Material and Methods: A descriptive study was conducted in Benazir Bhutto Hospital, Rawalpindi over a period of 6 months. Ethical clearance was taken from the institutional review board and written informed consent was administered before enrollment of subject per study criteria. A total of 100 children of both genders, aged up to 12 years with the diagnosis of any renal disease condition were included in the study. Patients having other comorbidities like chronic liver disease and heart diseases were excluded. The study information as age, sex, detailed history, and physical examination, and details of laboratory investigations. Statistical analysis was conducted in SPSS version 20.0.
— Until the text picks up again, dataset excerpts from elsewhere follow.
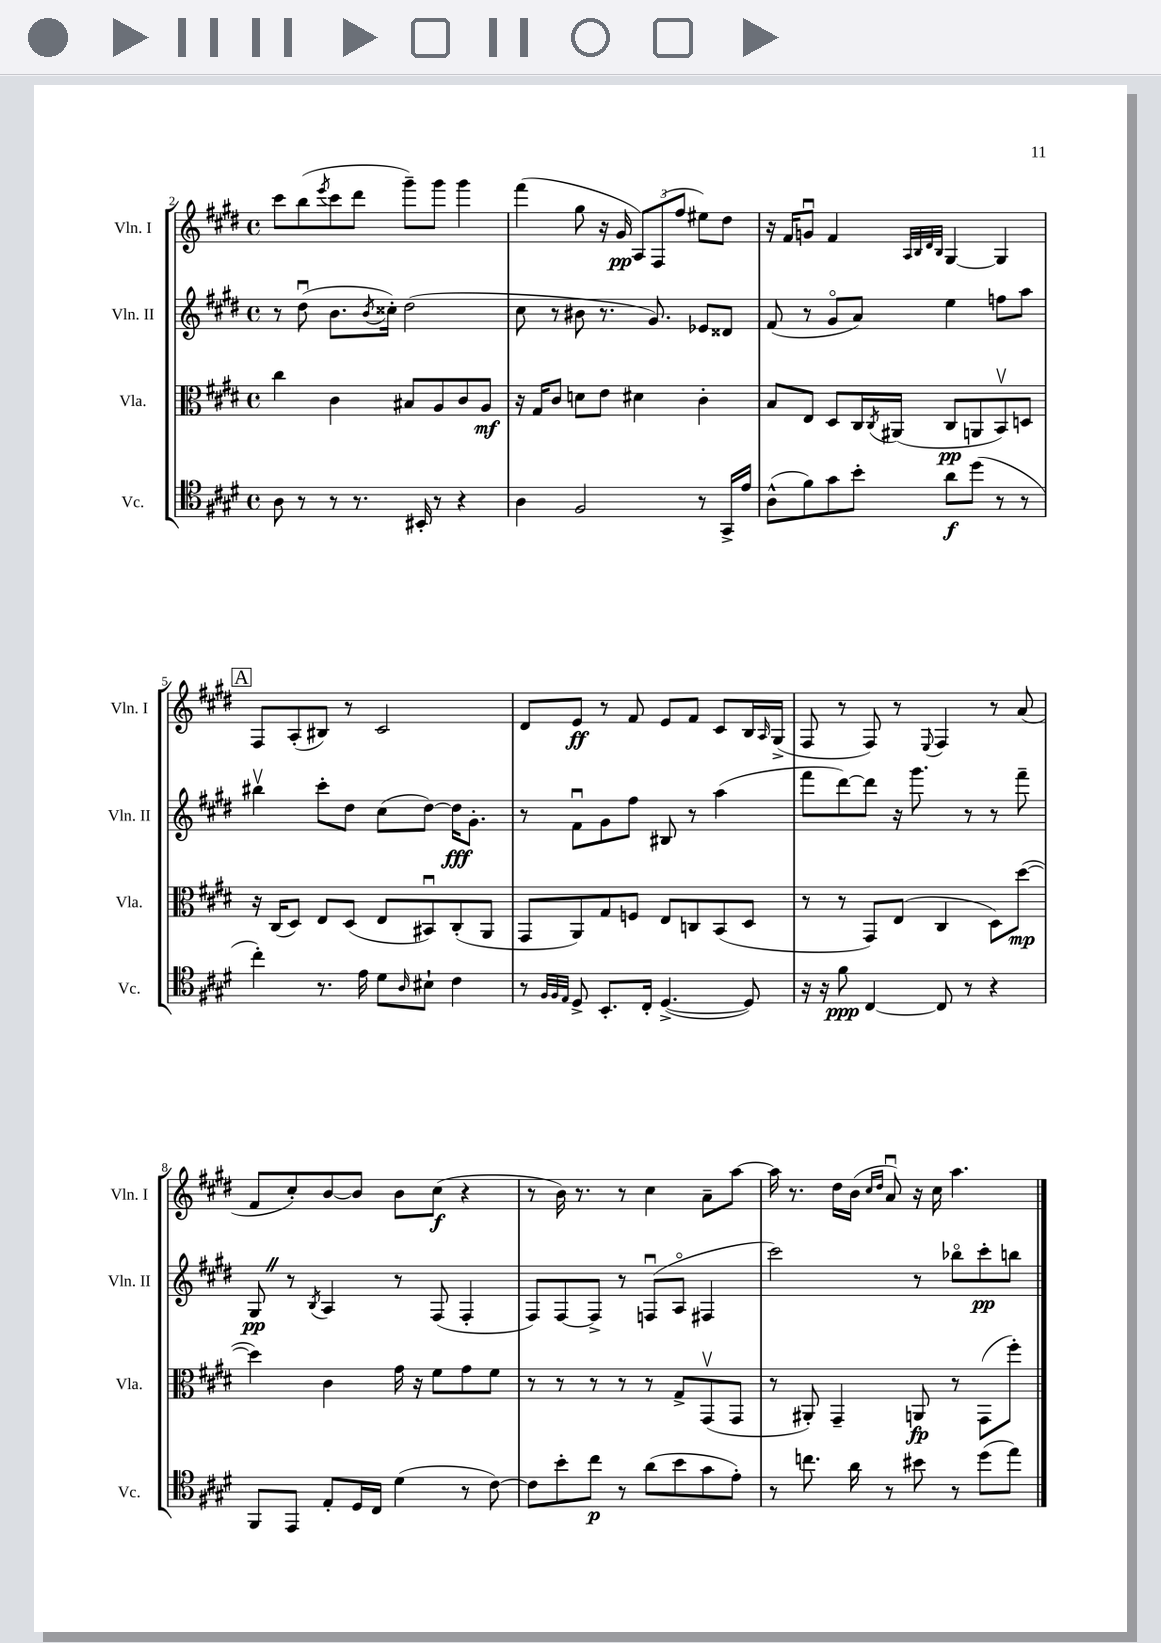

**kern	**dynam	**kern	**dynam	**kern	**dynam	**kern	**dynam
*part4	*part4	*part3	*part3	*part2	*part2	*part1	*part1
*staff4	*staff4	*staff3	*staff3	*staff2	*staff2	*staff1	*staff1
*I"Vc.	*	*I"Vla.	*	*I"Vln. II	*	*I"Vln. I	*
*I'Vc.	*	*I'Vla.	*	*I'Vln. II	*	*I'Vln. I	*
*clefC4	*	*clefC3	*	*clefG2	*	*clefG2	*
*k[f#c#g#d#]	*	*k[f#c#g#d#]	*	*k[f#c#g#d#]	*	*k[f#c#g#d#]	*
*M4/4	*	*M4/4	*	*M4/4	*	*M4/4	*
*met(c)	*	*met(c)	*	*met(c)	*	*met(c)	*
=2	=2	=2	=2	=2	=2	=2	=2
8A\	.	4cc#\	.	8r	.	8ccc#\L	.
8r	.	.	.	(8dd#u\	.	(8bb\	.
.	.	.	.	.	.	8qeee/	.
8r	.	4c#\	.	8.b\L	.	8ccc#\	.
8.r	.	.	.	.	.	8ddd#\J	.
.	.	.	.	8qb/	.	.	.
.	.	.	.	16cc##X'\Jk)	.	.	.
.	.	8B#X/L	.	(2dd#\	.	8ggg#~\L)	.
16BB#X'/	.	.	.	.	.	.	.
8r	.	8A/	.	.	.	8ggg#\J	.
4r	.	8c#/	.	.	.	4ggg#\	.
.	.	8A/J	mf	.	.	.	.
=3	=3	=3	=3	=3	=3	=3	=3
4A\	.	16r	.	8cc#\	.	(4fff#\	.
.	.	16G#/KL	.	.	.	.	.
.	.	8c#/J	.	8r	.	.	.
2F#/	.	8dn\L	.	8b#X\	.	8gg#\	.
.	.	8e\J	.	8.r	.	16r	.
.	.	.	.	.	.	16g#/	pp
.	.	4d#X\	.	.	.	12A/L)	.
.	.	.	.	8.g#/)	.	.	.
.	.	.	.	.	.	(12F#/	.
.	.	.	.	.	.	12ff#/J	.
8r	.	4c#'\	.	8e-X/L	.	8ee#X\L)	.
16GG#^/LL	.	.	.	8d##X/J	.	8dd#\J	.
16e/JJ	.	.	.	.	.	.	.
=4	=4	=4	=4	=4	=4	=4	=4
(8A^^\L	.	8B/L	.	(8f#/	.	16r	.
.	.	.	.	.	.	16f#/KL	.
8f#\)	.	8E/J	.	8r	.	8gnu/J	.
8g#\	.	8D#/L	.	8g#/L	.	4f#/	.
8b'\J	.	16C#/L	.	8a/J)	.	.	.
.	.	8qC#/	.	.	.	.	.
.	.	(16AA#X/JJ	.	.	.	.	.
.	.	.	.	.	.	32qqA/LLL	.
.	.	.	.	.	.	32qqB/	.
.	.	.	.	.	.	32qqd#/	.
.	.	.	.	.	.	32qqB/JJJ	.
8a\L	f	8C#/L	pp	4ee\	.	[4G#/	.
(8dd#\J	.	8AAn/	.	.	.	.	.
8r	.	8BBv/)	.	8ffn\L	.	4G#/]	.
8r	.	8Dn/J	.	8aa\J	.	.	.
!!LO:LB:g=z
!!LO:REH:place=s1:t=A
=5	=5	=5	=5	=5	=5	=5	=5
4cc#'\)	.	16r	.	4bb#Xv\	.	8F#/L	.
.	.	(16C#/KL	.	.	.	.	.
.	.	8D#/J)	.	.	.	(8A'/	.
8.r	.	8E/L	.	8ccc#'\L	.	8B#X/J)	.
.	.	(8D#/J	.	8dd#\J	.	8r	.
16e\	.	.	.	.	.	.	.
8d#\L	.	8E/L	.	(8cc#\L	.	2c#/	.
16qqA/	.	.	.	.	.	.	.
8B#X`\J	.	8BB#Xu/)	.	[8dd#\J)	.	.	.
4c#\	.	(8C#'/	.	16dd#\KL]	fff	.	.
.	.	.	.	8.g#'\J	.	.	.
.	.	8AA/J	.	.	.	.	.
=6	=6	=6	=6	=6	=6	=6	=6
8r	.	8GG#/L	.	8r	.	8d#/L	.
32qqF#/LLL	.	.	.	.	.	.	.
32qqF#/	.	.	.	.	.	.	.
32qqE/JJJ	.	.	.	.	.	.	.
8D#^/	.	8AA/)	.	8f#u\L	.	8e/J	ff
8.BB'/L	.	8G#/	.	8g#\	.	8r	.
.	.	8Fn/J	.	8ff#\J	.	8f#/	.
16C#'/Jk	.	.	.	.	.	.	.
([4.D#^/	.	8E/L	.	8B#X/	.	8e/L	.
.	.	8Cn/	.	8r	.	8f#/J	.
.	.	(8BB/	.	(4aa\	.	8c#/L	.
8D#/])	.	8D#/J	.	.	.	16B/L	.
.	.	.	.	.	.	16qqA/	.
.	.	.	.	.	.	(16G#^/JJ	.
=7	=7	=7	=7	=7	=7	=7	=7
16r	.	8r	.	8fff#\L	.	8F#/	.
16r	.	.	.	.	.	.	.
8f#\	ppp	8r	.	[8ddd#\)	.	8r	.
[4C#/	.	8GG#/L)	.	8ddd#\J]	.	8F#/)	.
.	.	(8E/J	.	16r	.	8r	.
.	.	.	.	8.ggg#\	.	.	.
.	.	.	.	.	.	8qqE/	.
8C#/]	.	4C#/	.	.	.	4F#/	.
8r	.	.	.	8r	.	.	.
4r	.	8D#\L)	.	8r	.	8r	.
.	.	([8dd#\J	mp	8fff#~\	.	(8a/	.
!!LO:LB:g=z
=8	=8	=8	=8	=8	=8	=8	=8
8FF#/L	.	4dd#\])	.	8G#Z/	pp	8f#/L	.
8EE/J	.	.	.	8r	.	8cc#'/)	.
.	.	.	.	8qB/	.	.	.
8E'/L	.	4c#\	.	4A/	.	[8b/	.
16D#/L	.	.	.	.	.	8b/J]	.
16C#/JJ	.	.	.	.	.	.	.
(4d#\	.	16g#\	.	8r	.	8b\L	.
.	.	16r	.	.	.	.	.
.	.	8f#\L	.	(8F#/	.	(8cc#\J	f
8r	.	8g#\	.	4F#'/	.	4r	.
[8c#\)	.	8f#\J	.	.	.	.	.
=9	=9	=9	=9	=9	=9	=9	=9
8c#\L]	.	8r	.	8F#/L)	.	8r	.
8b'\	.	8r	.	[8F#/	.	16b\)	.
.	.	.	.	.	.	8.r	.
8cc#\J	p	8r	.	8F#^/J]	.	.	.
8r	.	8r	.	8r	.	8r	.
(8a\L	.	8r	.	(8Fnu/L	.	4cc#\	.
8b\	.	8G#^/L	.	8A/J	.	.	.
8g#\	.	(8GG#v/	.	4F#X/	.	8a~\L	.
8e'\J)	.	8GG#/J	.	.	.	[8aa\J	.
=10	=10	=10	=10	=10	=10	=10	=10
8r	.	8r	.	2ccc#\)	.	16aa\]	.
.	.	.	.	.	.	8.r	.
8.ccn\	.	8AA#X'/)	.	.	.	.	.
.	.	4GG#~/	.	.	.	16dd#\LL	.
16a\	.	.	.	.	.	(16b\JJ	.
.	.	.	.	.	.	16qqcc#/LL	.
.	.	.	.	.	.	16qqdd#/JJ	.
8r	.	.	.	.	.	8au/)	.
8b#X\	.	8AAn/	fp	8r	.	16r	.
.	.	.	.	.	.	16cc#\	.
8r	.	8r	.	8bb-X\L	.	4.aa\	.
(8dd#\L	.	(8GG#\L	.	8ccc#'\	pp	.	.
8ee\J)	.	8ff#'\J)	.	8bbn\J	.	.	.
==	==	==	==	==	==	==	==
*-	*-	*-	*-	*-	*-	*-	*-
Results: Mean age of patients was 2.1 years. Most patients had a fever, edema, burning micturition, and high blood pressure. In two-thirds of the children RFTs were deranged and 19.0% had positive urinary culture reports. The common kidney diseases were UTI (42.0%), nephrotic syndrome (29.0%), acute kidney injury/ disease (19.0%), and chronic kidney disease (6.0%).
Conclusion: UTIs and nephrotic syndrome along with acute kidney injury were the main kidney conditions. Females were more likely to have UTIs whereas nephrotic syndrome was common in male children.